> Task requirements
Output the records precisely as they stand. Pictures are to be skipped.

(Stored data)
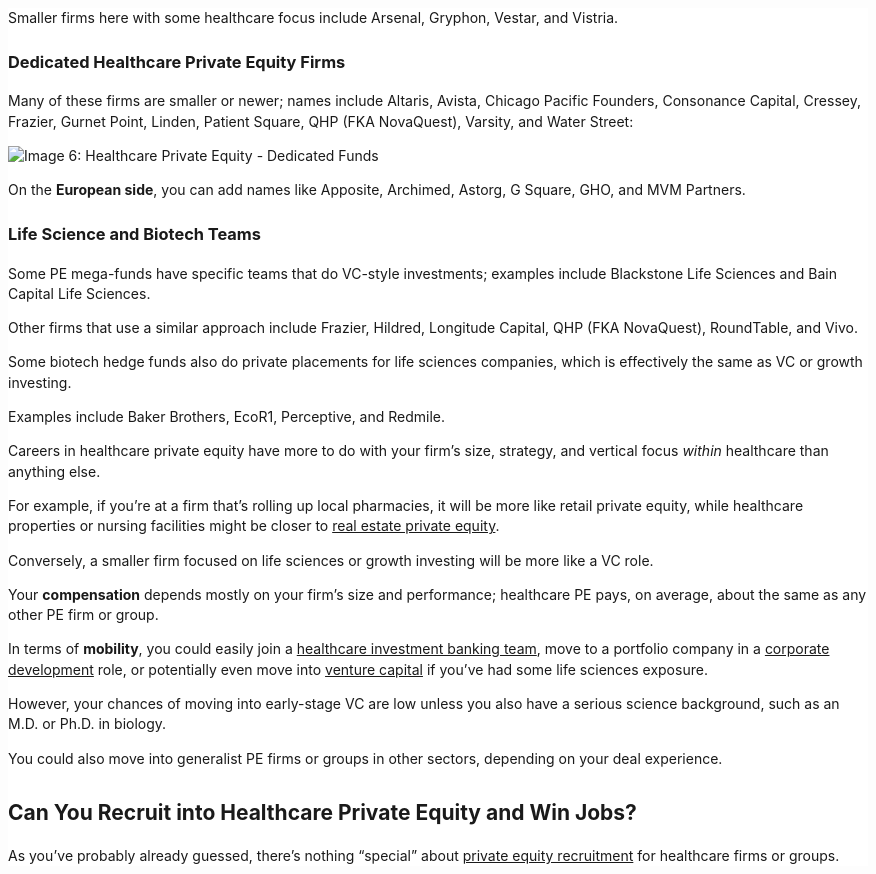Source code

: Smaller firms here with some healthcare focus include Arsenal, Gryphon, Vestar, and Vistria.

### **Dedicated Healthcare Private Equity Firms**

Many of these firms are smaller or newer; names include Altaris, Avista, Chicago Pacific Founders, Consonance Capital, Cressey, Frazier, Gurnet Point, Linden, Patient Square, QHP (FKA NovaQuest), Varsity, and Water Street:

![Image 6: Healthcare Private Equity - Dedicated Funds](https://mi-uploads-live.s3.amazonaws.com/wp-content/uploads/2023/11/22065736/Healthcare-Private-Equity-Dedicated-Funds.jpg)

On the **European side**, you can add names like Apposite, Archimed, Astorg, G Square, GHO, and MVM Partners.

### **Life Science and Biotech Teams**

Some PE mega-funds have specific teams that do VC-style investments; examples include Blackstone Life Sciences and Bain Capital Life Sciences.

Other firms that use a similar approach include Frazier, Hildred, Longitude Capital, QHP (FKA NovaQuest), RoundTable, and Vivo.

Some biotech hedge funds also do private placements for life sciences companies, which is effectively the same as VC or growth investing.

Examples include Baker Brothers, EcoR1, Perceptive, and Redmile.

Careers in healthcare private equity have more to do with your firm’s size, strategy, and vertical focus _within_ healthcare than anything else.

For example, if you’re at a firm that’s rolling up local pharmacies, it will be more like retail private equity, while healthcare properties or nursing facilities might be closer to [real estate private equity](https://mergersandinquisitions.com/real-estate-private-equity/).

Conversely, a smaller firm focused on life sciences or growth investing will be more like a VC role.

Your **compensation** depends mostly on your firm’s size and performance; healthcare PE pays, on average, about the same as any other PE firm or group.

In terms of **mobility**, you could easily join a [healthcare investment banking team](https://mergersandinquisitions.com/healthcare-investment-banking-group/), move to a portfolio company in a [corporate development](https://mergersandinquisitions.com/corporate-development/) role, or potentially even move into [venture capital](https://mergersandinquisitions.com/venture-capital/) if you’ve had some life sciences exposure.

However, your chances of moving into early-stage VC are low unless you also have a serious science background, such as an M.D. or Ph.D. in biology.

You could also move into generalist PE firms or groups in other sectors, depending on your deal experience.

**Can You Recruit into Healthcare Private Equity and Win Jobs?**
----------------------------------------------------------------

As you’ve probably already guessed, there’s nothing “special” about [private equity recruitment](https://mergersandinquisitions.com/private-equity/recruitment/) for healthcare firms or groups.
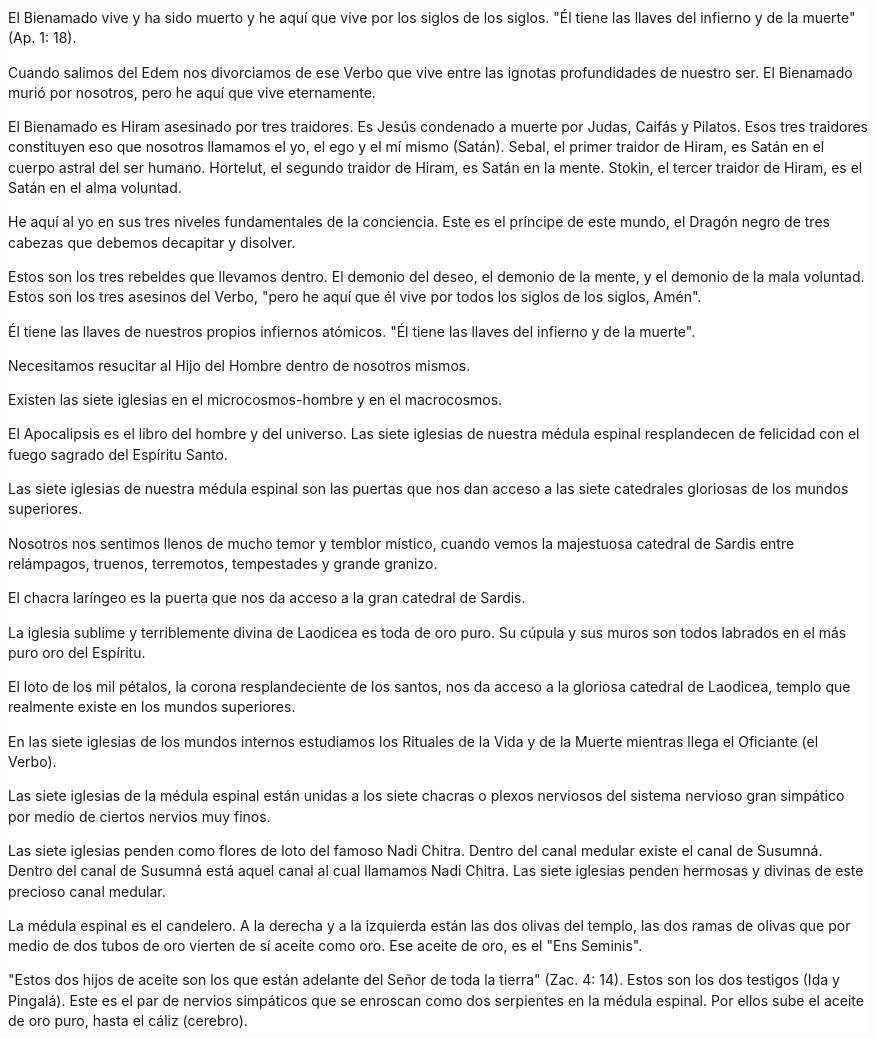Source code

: El Bienamado vive y ha sido muerto y he aquí que vive por los siglos de los siglos. "Él tiene las llaves del infierno y de la muerte" (Ap. 1: 18).

Cuando salimos del Edem nos divorciamos de ese Verbo que vive entre las ignotas profundidades de nuestro ser. El Bienamado murió por nosotros, pero he aquí que vive eternamente.

El Bienamado es Hiram asesinado por tres traidores. Es Jesús condenado a muerte por Judas, Caifás y Pilatos. Esos tres traidores constituyen eso que nosotros llamamos el yo, el ego y el mí mismo (Satán). Sebal, el primer traidor de Hiram, es Satán en el cuerpo astral del ser humano. Hortelut, el segundo traidor de Hiram, es Satán en la mente. Stokin, el tercer traidor de Hiram, es el Satán en el alma voluntad.

He aquí al yo en sus tres niveles fundamentales de la conciencia. Este es el príncipe de este mundo, el Dragón negro de tres cabezas que debemos decapitar y disolver.

Estos son los tres rebeldes que llevamos dentro. El demonio del deseo, el demonio de la mente, y el demonio de la mala voluntad. Estos son los tres asesinos del Verbo, "pero he aquí que él vive por todos los siglos de los siglos, Amén".

Él tiene las llaves de nuestros propios infiernos atómicos. "Él tiene las llaves del infierno y de la muerte".

Necesitamos resucitar al Hijo del Hombre dentro de nosotros mismos.

Existen las siete iglesias en el microcosmos-hombre y en el macrocosmos.

El Apocalipsis es el libro del hombre y del universo. Las siete iglesias de nuestra médula espinal resplandecen de felicidad con el fuego sagrado del Espíritu Santo.

Las siete iglesias de nuestra médula espinal son las puertas que nos dan acceso a las siete catedrales gloriosas de los mundos superiores.

Nosotros nos sentimos llenos de mucho temor y temblor místico, cuando vemos la majestuosa catedral de Sardis entre relámpagos, truenos, terremotos, tempestades y grande granizo.

El chacra laríngeo es la puerta que nos da acceso a la gran catedral de Sardis.

La iglesia sublime y terriblemente divina de Laodicea es toda de oro puro. Su cúpula y sus muros son todos labrados en el más puro oro del Espíritu.

El loto de los mil pétalos, la corona resplandeciente de los santos, nos da acceso a la gloriosa catedral de Laodicea, templo que realmente existe en los mundos superiores.

En las siete iglesias de los mundos internos estudiamos los Rituales de la Vida y de la Muerte mientras llega el Oficiante (el Verbo).

Las siete iglesias de la médula espinal están unidas a los siete chacras o plexos nerviosos del sistema nervioso gran simpático por medio de ciertos nervios muy finos.

Las siete iglesias penden como flores de loto del famoso Nadi Chitra. Dentro del canal medular existe el canal de Susumná. Dentro del canal de Susumná está aquel canal al cual llamamos Nadi Chitra. Las siete iglesias penden hermosas y divinas de este precioso canal medular.

La médula espinal es el candelero. A la derecha y a la izquierda están las dos olivas del templo, las dos ramas de olivas que por medio de dos tubos de oro vierten de sí aceite como oro. Ese aceite de oro, es el "Ens Seminis".

"Estos dos hijos de aceite son los que están adelante del Señor de toda la tierra" (Zac. 4: 14). Estos son los dos testigos (Ida y Pingalá). Este es el par de nervios simpáticos que se enroscan como dos serpientes en la médula espinal. Por ellos sube el aceite de oro puro, hasta el cáliz (cerebro).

> Result of this exercise
Source code

: Smaller firms here with some healthcare focus include Arsenal, Gryphon, Vestar, and Vistria.

### **Dedicated Healthcare Private Equity Firms**

Many of these firms are smaller or newer; names include Altaris, Avista, Chicago Pacific Founders, Consonance Capital, Cressey, Frazier, Gurnet Point, Linden, Patient Square, QHP (FKA NovaQuest), Varsity, and Water Street:

![Image 6: Healthcare Private Equity - Dedicated Funds](https://mi-uploads-live.s3.amazonaws.com/wp-content/uploads/2023/11/22065736/Healthcare-Private-Equity-Dedicated-Funds.jpg)

On the **European side**, you can add names like Apposite, Archimed, Astorg, G Square, GHO, and MVM Partners.

### **Life Science and Biotech Teams**

Some PE mega-funds have specific teams that do VC-style investments; examples include Blackstone Life Sciences and Bain Capital Life Sciences.

Other firms that use a similar approach include Frazier, Hildred, Longitude Capital, QHP (FKA NovaQuest), RoundTable, and Vivo.

Some biotech hedge funds also do private placements for life sciences companies, which is effectively the same as VC or growth investing.

Examples include Baker Brothers, EcoR1, Perceptive, and Redmile.

Careers in healthcare private equity have more to do with your firm’s size, strategy, and vertical focus _within_ healthcare than anything else.

For example, if you’re at a firm that’s rolling up local pharmacies, it will be more like retail private equity, while healthcare properties or nursing facilities might be closer to [real estate private equity](https://mergersandinquisitions.com/real-estate-private-equity/).

Conversely, a smaller firm focused on life sciences or growth investing will be more like a VC role.

Your **compensation** depends mostly on your firm’s size and performance; healthcare PE pays, on average, about the same as any other PE firm or group.

In terms of **mobility**, you could easily join a [healthcare investment banking team](https://mergersandinquisitions.com/healthcare-investment-banking-group/), move to a portfolio company in a [corporate development](https://mergersandinquisitions.com/corporate-development/) role, or potentially even move into [venture capital](https://mergersandinquisitions.com/venture-capital/) if you’ve had some life sciences exposure.

However, your chances of moving into early-stage VC are low unless you also have a serious science background, such as an M.D. or Ph.D. in biology.

You could also move into generalist PE firms or groups in other sectors, depending on your deal experience.

**Can You Recruit into Healthcare Private Equity and Win Jobs?**
----------------------------------------------------------------

As you’ve probably already guessed, there’s nothing “special” about [private equity recruitment](https://mergersandinquisitions.com/private-equity/recruitment/) for healthcare firms or groups.
Source code

: El Bienamado vive y ha sido muerto y he aquí que vive por los siglos de los siglos. "Él tiene las llaves del infierno y de la muerte" (Ap. 1: 18).

Cuando salimos del Edem nos divorciamos de ese Verbo que vive entre las ignotas profundidades de nuestro ser. El Bienamado murió por nosotros, pero he aquí que vive eternamente.

El Bienamado es Hiram asesinado por tres traidores. Es Jesús condenado a muerte por Judas, Caifás y Pilatos. Esos tres traidores constituyen eso que nosotros llamamos el yo, el ego y el mí mismo (Satán). Sebal, el primer traidor de Hiram, es Satán en el cuerpo astral del ser humano. Hortelut, el segundo traidor de Hiram, es Satán en la mente. Stokin, el tercer traidor de Hiram, es el Satán en el alma voluntad.

He aquí al yo en sus tres niveles fundamentales de la conciencia. Este es el príncipe de este mundo, el Dragón negro de tres cabezas que debemos decapitar y disolver.

Estos son los tres rebeldes que llevamos dentro. El demonio del deseo, el demonio de la mente, y el demonio de la mala voluntad. Estos son los tres asesinos del Verbo, "pero he aquí que él vive por todos los siglos de los siglos, Amén".

Él tiene las llaves de nuestros propios infiernos atómicos. "Él tiene las llaves del infierno y de la muerte".

Necesitamos resucitar al Hijo del Hombre dentro de nosotros mismos.

Existen las siete iglesias en el microcosmos-hombre y en el macrocosmos.

El Apocalipsis es el libro del hombre y del universo. Las siete iglesias de nuestra médula espinal resplandecen de felicidad con el fuego sagrado del Espíritu Santo.

Las siete iglesias de nuestra médula espinal son las puertas que nos dan acceso a las siete catedrales gloriosas de los mundos superiores.

Nosotros nos sentimos llenos de mucho temor y temblor místico, cuando vemos la majestuosa catedral de Sardis entre relámpagos, truenos, terremotos, tempestades y grande granizo.

El chacra laríngeo es la puerta que nos da acceso a la gran catedral de Sardis.

La iglesia sublime y terriblemente divina de Laodicea es toda de oro puro. Su cúpula y sus muros son todos labrados en el más puro oro del Espíritu.

El loto de los mil pétalos, la corona resplandeciente de los santos, nos da acceso a la gloriosa catedral de Laodicea, templo que realmente existe en los mundos superiores.

En las siete iglesias de los mundos internos estudiamos los Rituales de la Vida y de la Muerte mientras llega el Oficiante (el Verbo).

Las siete iglesias de la médula espinal están unidas a los siete chacras o plexos nerviosos del sistema nervioso gran simpático por medio de ciertos nervios muy finos.

Las siete iglesias penden como flores de loto del famoso Nadi Chitra. Dentro del canal medular existe el canal de Susumná. Dentro del canal de Susumná está aquel canal al cual llamamos Nadi Chitra. Las siete iglesias penden hermosas y divinas de este precioso canal medular.

La médula espinal es el candelero. A la derecha y a la izquierda están las dos olivas del templo, las dos ramas de olivas que por medio de dos tubos de oro vierten de sí aceite como oro. Ese aceite de oro, es el "Ens Seminis".

"Estos dos hijos de aceite son los que están adelante del Señor de toda la tierra" (Zac. 4: 14). Estos son los dos testigos (Ida y Pingalá). Este es el par de nervios simpáticos que se enroscan como dos serpientes en la médula espinal. Por ellos sube el aceite de oro puro, hasta el cáliz (cerebro).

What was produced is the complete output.